Robotics intersects with many different fields (Mechanical Engineering, Control Engineering, Applied Mathematics, Physics, Machine Learning, Artificial Intelligence, and more); it brings together a diverse community to focuses on the very specific problem of autonomy. The sheer breadth of these subjects means that we require our robotics students absorb a very broad range of background knowledge in order to make a dent in the field.

These documents are a collection of references I've written on various topics directed specifically toward this audience. Since many references already exist on these topics, I try in these documents to normalize the information as much as possible to make it more broadly accessible. Roboticists come from diverse backgrounds, but most references are littered with jargon and assume a very specific technical audience. I try not to be loose on the details—correctness and completeness are paramount—but, in favor of intuition, visualization, connection, and synthesis, the level of rigor tends to fall more toward the side of the intuitive physicist than that of the meticulous mathematician. Please email me with any comments or corrections you may have.

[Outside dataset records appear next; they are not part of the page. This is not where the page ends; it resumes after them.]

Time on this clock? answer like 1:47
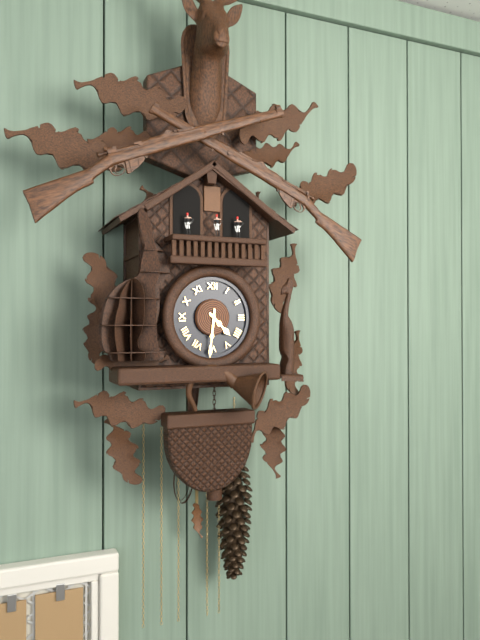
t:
4:31
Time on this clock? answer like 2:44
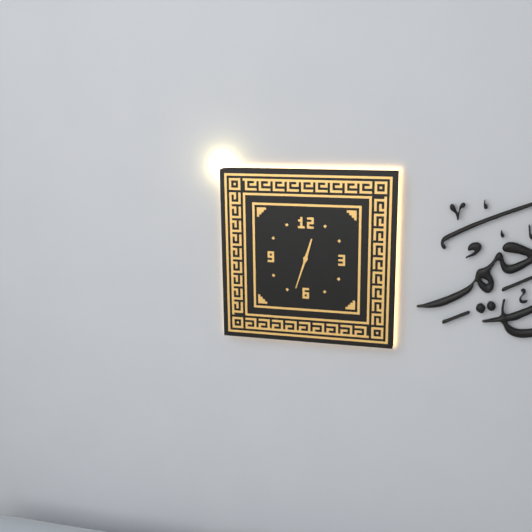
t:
12:33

Mathematics for Intelligent Systems. These documents cover a number of fundamental mathematical ideas and tools required for in-depth exploration of robotics, machine learning, optimization, and other intelligent systems. It start with a discussion of linear algebra from a geometric and coordinate-free viewpoint, and its relationship to advanced calculus and, in particular, the geometry of smooth mappings between spaces. It then moves into probability and statistical analysis, covering graphical models, some common statistical bounds, and decision theoretic frameworks.

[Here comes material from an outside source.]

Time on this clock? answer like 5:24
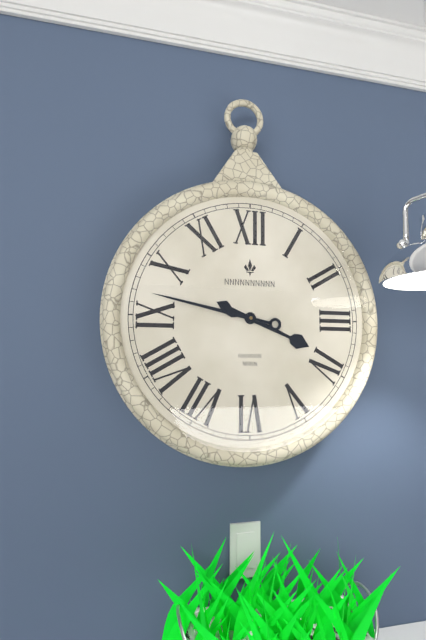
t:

  1. Linear Algebra I: Matrix Representations of Linear Transforms.

  2. Linear Algebra II: The Fundamental Structure of Linear Transforms.

  3. Linear Algebra III: Computations in Coordinates.

  4. Multivariate Calculus I: Derivatives and local geometry.

  5. Multivariate Calculus II: The geometry of smooth maps.

  6. Optimization I: Theory and Analytical Methods.

  7. Optimization II: Numerical Algorithms and Newton's Method

  8. Probability I: The multi-dimensional basics

  9. Probability II: Maximum Likelihood and Structure in Probability and Optimization

  10. Information Geometry and Natural Gradients

  11. Basic Statistical Bounds: From Markov to Hoeffding

  12. Sequential Decisions: Solving Markov Decision Processes

Advanced Robotics: Analytical Dynamics, Optimal Control, and Inverse Optimal Control. These documents develop legged and floating robotics from the bottom up, starting with a study of the fundamental building blocks of control design, analytical dynamics, and continuing through to floating-based instantaneous control, optimal control, and imitation learning through inverse optimal control. I originally wrote them for the first half of a course I taught on Advanced Robotics at the University of Stuttgart, summer semester 2014.

  1. Linear Algebra and Robot Modeling.

  2. Some Notes on Advanced Calculus.

  3. Analytical Dynamics and Contact Analysis.

  4. Controlling Floating-Based Robots.

  5. Nonlinear Optimal Control: Reductions to Newton Optimization.

  6. Stochasticity in Nonlinear Optimal Control.

  7. Inverse Optimal Control: What do we optimize?

Probabilistic inference, Gaussians, quadratics, and the Kalman filter. Gaussian distributions are perhaps the most important distribution you’ll ever encounter, not because they represent everything well (they’re usually, by themselves, poor approximations to complex systems), but be- cause they’re one of the only high-dimensional distributions we can handle analytically. And because of that, many approaches to more complicated problems revolve around reducing the problems to Gaussian approximations or sequences of Gaussian approximations to leverage the tractable algebra of Gaussian inference, which, to a large extent, itself reduces to linear algebra. That’s not to say Gaussian manipulations easy—in many ways the algebra can be tedious—but having a thorough understanding of their properties, their relation to quadratic functions and linear systems, and their manipulation in the context of probabilistic inference for such queries as the transition and observation updates of a Kalman filter is crucial for a strong foundation for further study within the uncertainty-laden domain of state-estimation, localization, mapping, and sensor processing in mobile robotics.

Information Geometry and Natural Gradients. This document reviews some of the basic concepts behind natural gradients. We start by introducing basic information theoretic concepts such as optimal codes, entropy, and the KL-divergence. We then demonstrate how the choice of metric on perturbations can significantly affect the performance of gradient descent algorithms. Within that discussion, we review the Method of Lagrange Multipliers for equality constrained optimization as well as intuitive interpretations of the action of positive definite matrices and their inverses and how that relates to their role in generalized gradient descent updates. Finally, we review how the second-order Taylor expansion of the KL-divergence between a distribution and a slightly perturbed version of that distribution leads to the notion of the Fisher Information as a natural metric on the manifold of probability distributions.